Labels: DigCCurr 2007
Cal Lee and Cliff Lynch shared the results of the survey and lessons from individual feedback.
Cal Lee went first. He gave a big caveat that the data is as close to research as "The Situation Room" is to journalism.
Survey Questions
What do you see as the biggest digital curation challenges in your institution?
*A few high level categories: need to change/influence beliefs/perceptions of people outside; skilled IT staff that understand the issues; expectation management (don't promise the impossible without expanded staff and/or time line); organizational commitment; insufficient buy-in from the top;
*lack of IT support either internal or outsourced
*essential technological components are lacking
*money or funding
*ownership of the problem-space (other disciplines besides LIS/AS
*how to identify roles and responsibilities
*planning, quality control
*skills of digital curators-- lack of wide spread competencies
*volume of data, long term preservation and access, metadata
*define what digital curation is, what it takes to do it
Discussion: very difficult to disambiguate the challenges listed above since they all touch upon each other.
2. What are the most important topics to cover in digital curation education?
*High level conceptual orientation, being aware of information/archival theory, OAIS model, risk management
*Functions and tasks like cost modeling, systems analysis, cataloging, web design
*Artifacts
*Standards
*Current landscape: economic models, major players, trends, users and services
3. What do you look for if you were hiring a digital curator for your institution
*Communication skills were mentioned far more frequently than any other skill
*Programming
*Leadership
*Project management
*Metadata
*Service orientation, history of profession
4. What are the skills required that are now currently lacking?
*technology and IT
*programming
*server administration
*knowing alternative technologies (not just pick one but how to evaluate between options
* a good BS radar
One comment in the survey about distributing these skills over many people so one resignation doesn't hold up production
*people with fundamental respect for research process
5. Other comments?
*Allow for retooling for professional development for current LIS/Archivists but also for CS and systems people to remediate in the LIS stuff
*Metadata
*comment on being comfortable with digital curation but less so with digital curators
*don't underestimate the importance of management skills
*strengthen still useful skills from LIS/AS
*think about who you want to recruit -- do they need the discipline degree?

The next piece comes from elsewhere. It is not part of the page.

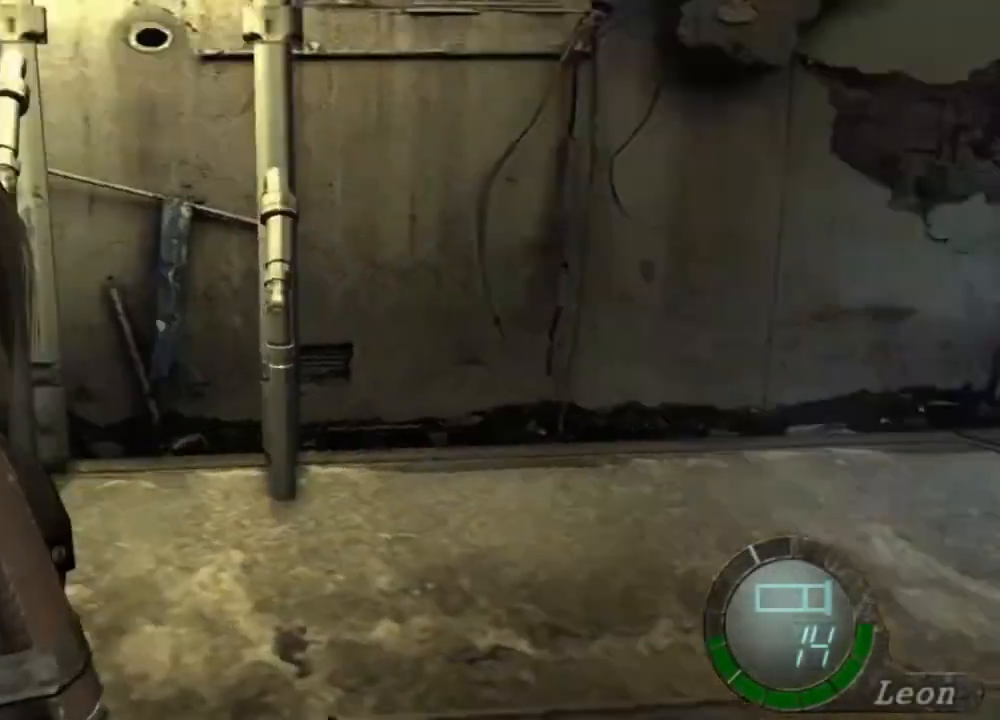
{"keys": [], "mouse": [], "events": [[67, "s", "up"]]}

*eventually this will be "the" curriculum, we should teach it within the context of everything else
*seems to be more suited to a specialization on top of other degrees
Cal comment on "vacancy in the professions" this is distributed among a bunch of different professionals. Who will be responsible?
Cliff Lynch - giving a mix of his opinion, reaction, based on many conversations with people here and in the past year. Some study of what was and wasn't covered in the program at this symposium.

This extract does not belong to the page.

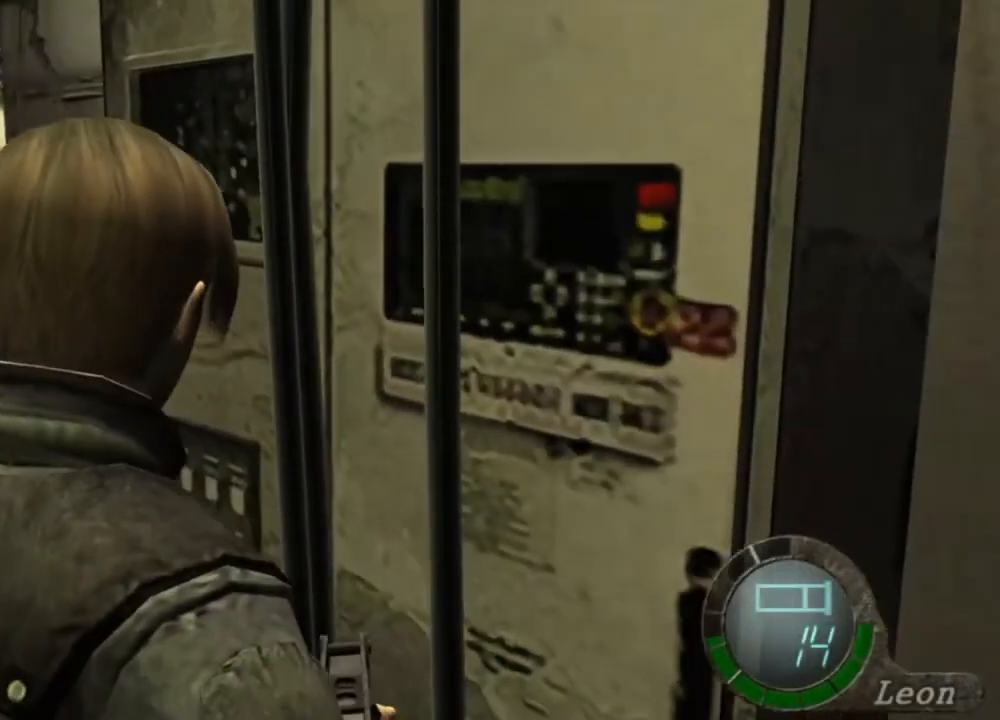
{"keys": ["w"], "mouse": [], "events": [[300, "w", "down"]]}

Suggest that language does matter. We moved from the phrase "data curation" which comes out of developments in the sciences such as Chris Greer's long life data report to the "truly frightening" term digital curation--which we may want to consider getting rid of. We start from the perspective of archives and records management which are traditionally marginalized although recognized as important.
Better to recognize that we're not the only ones being impacted by large scale computing and networking. Everything has changed radically in the last couple of years. CL just came from NSF/JISC workshop -- it started about digital repositories, then morphed into talking about "data driven science" and then finally became about the entirely new ways of doing science/research. The new types of roles emerging.
"Research facilitators" start looking around S&E facilities of large grant receiving institutions -- they are finding ways to squirrel these people into their organizations (i.e. "staff technologist")
Humanities "critical editions" used to be important -- are they still?
There is a set of activities around data curation that we need to define, specifically regarding management and preservation of scholarly data. One set of activities for long term memory organizations. One set of activities for the creation of the data. Just how much specific scholarly expertise do you need? Critical question.
Difference in use of word "curatorial" in bio-informatics/biology data sets. It's more of a critical editorial role.
Digital curation vs. data curation. Curate. Recognize that once upon a time that libraries had curators who built and managed collections then this role got sliced and diced into all the various types of librarians you've got now (bibliographers, catalogers, etc.). The return to curation as term reflects the changes that need to happen in the way we think about acquisitions in libraries.
Other comments: stunning how different the participants view curation. we all have different opinions of what skills somebody with a certificate in digital curation would have.
We need people who can sort through social, organizational, economic issues around sharing, destruction, anonymous-ization of information resources across time. Not just a narrow view of records management. Broader view needed of social policy and impact in order to make the necessary case for stewardship.
We have a lot of case law that gives primacy to individual ownership rather than social commons.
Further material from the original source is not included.